An international initiative is working to establish voluntary standards for the commercial cyber intrusion industry, focusing on how to define the scope, encourage adherence, and address companies with a history of questionable practices. The Pall Mall Process, which previously addressed government use of commercial hacking tools, is now turning its attention to industry-wide guidelines.
At the DistrictCon conference in Washington D.C. on Saturday, representatives from government, industry, and civil society explored factors that will shape these voluntary rules. The discussions, held under Chatham House rules, occur as nations grapple with the use and regulation of spyware and as the U.S. considers a more significant role for the private sector in cyber offense capabilities.
Navigating the Commercial Cyber Intrusion Industry Standards
A foreign government representative involved in the Pall Mall Process stated that the initiative aims not to eliminate commercial intrusion products, which can be valuable for legitimate purposes like law enforcement, but rather to establish clear guidelines for their responsible government acquisition and use from ethical vendors. The goal is to foster a responsible marketplace, not to halt operations.
Defining the Scope and Participants
A significant point of discussion on Saturday was the intended scope of the industry guidelines. Debates ensued regarding which entities the rules should cover. Participants considered whether reconnaissance tools should be included and how to differentiate legitimate academic research from illicit activities. The challenge lies in drawing clear lines within a rapidly evolving sector.

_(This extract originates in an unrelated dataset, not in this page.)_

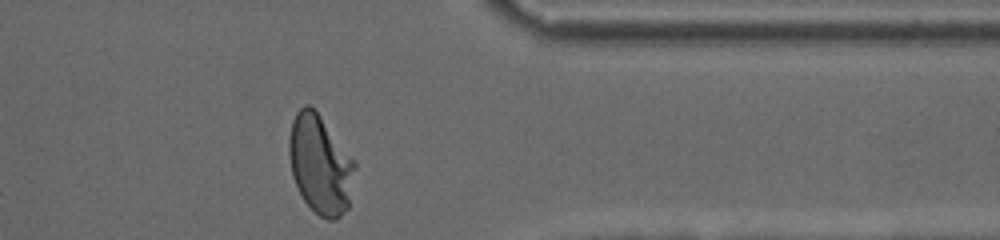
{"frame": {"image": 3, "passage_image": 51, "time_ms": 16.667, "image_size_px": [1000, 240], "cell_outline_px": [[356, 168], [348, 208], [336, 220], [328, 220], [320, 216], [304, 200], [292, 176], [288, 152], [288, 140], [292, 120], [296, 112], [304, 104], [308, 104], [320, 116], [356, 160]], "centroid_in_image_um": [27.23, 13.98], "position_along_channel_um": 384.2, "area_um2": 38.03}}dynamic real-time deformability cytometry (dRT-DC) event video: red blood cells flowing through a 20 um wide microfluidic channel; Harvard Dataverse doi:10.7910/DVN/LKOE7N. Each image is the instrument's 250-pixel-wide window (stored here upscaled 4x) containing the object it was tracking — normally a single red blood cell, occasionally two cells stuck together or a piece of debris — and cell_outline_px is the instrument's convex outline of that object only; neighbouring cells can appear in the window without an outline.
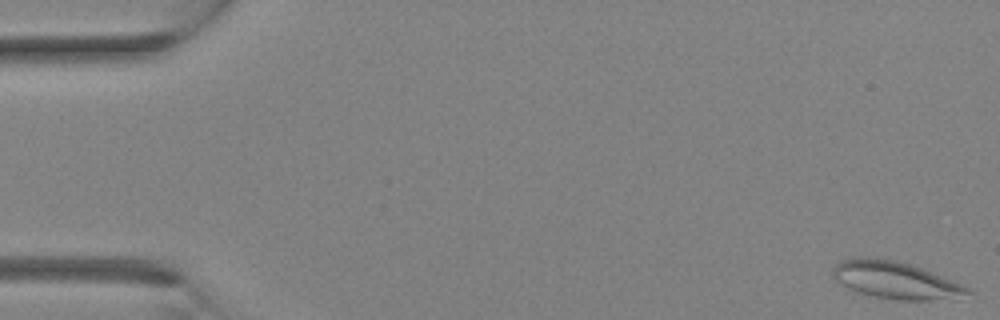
{"species": "Egyptian fruit bat (a non-hibernating species)", "species_latin": "Rousettus aegyptiacus", "temperature_condition": "room temperature", "stored_images_in_passage": 33, "camera_frame_rate_fps": 3000, "um_per_image_px": 0.085, "animal": {"sex": "female"}, "frame": {"image": 1, "passage_image": 1, "time_ms": 0.0, "image_size_px": [1000, 320], "cell_outline_px": [[972, 292], [928, 300], [896, 300], [872, 296], [852, 292], [840, 284], [832, 276], [832, 268], [836, 264], [844, 260], [856, 256], [860, 256], [896, 260], [912, 264], [960, 284], [968, 288]], "centroid_in_image_um": [75.94, 23.79], "position_along_channel_um": 9.1, "area_um2": 28.84}}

Other participants highlighted the importance of incentives and disincentives for adoption. Some vendors may resist voluntary rules if they perceive them as burdensome barriers to government sales. One expressed a lack of motivation to engage with the current proposals, suggesting that the perceived benefits are not yet compelling enough.
In contrast, another participant argued that while adhering to the guidelines might initially seem less profitable, especially if some nations do not adopt them, the long-term advantage lies in continuing operations ethically. This approach allows for sustained business without contributing to the persecution or harm of individuals targeted by intrusive technologies.
Incentivizing Compliance and Addressing Past Conduct
Streamlining government procurement processes across different nations could make adherence to the code of conduct more attractive, according to one attendee. This streamlining would enable vendors to engage with multiple governments simultaneously, potentially increasing their business opportunities while operating under a unified set of standards.
The issue of how to manage companies with a history of problematic behavior was also a key topic. The foreign government representative emphasized the need to prevent the standards from being used as a means to legitimize past irresponsible actions, effectively acting as a “launder for irresponsible behavior.”
Some proposed clear penalties for those who violate the rules after subscribing to them. Conversely, others suggested that the barrier to entry should not be prohibitively high and that the rules should not be overly punitive. This approach aims to encourage even those who have misbehaved to join the process and be guided toward better practices.
Furthermore, the voluntary standards could address vendor responsibilities regarding customer oversight, detecting and preventing abuse, and the potential need for companies to implement “kill switch” capabilities, as suggested by the foreign government representative. While these standards would be non-binding, governments could leverage them to favor compliant companies and discourage business with those who do not subscribe.
The next steps for the Pall Mall Process involve further refinement of these proposed guidelines. The timeline for their finalization and potential announcement remains uncertain, though continued dialogue among stakeholders is expected. Attention will be focused on how the voluntary standards are shaped and whether they can effectively balance the interests of governments, industry, and individual rights.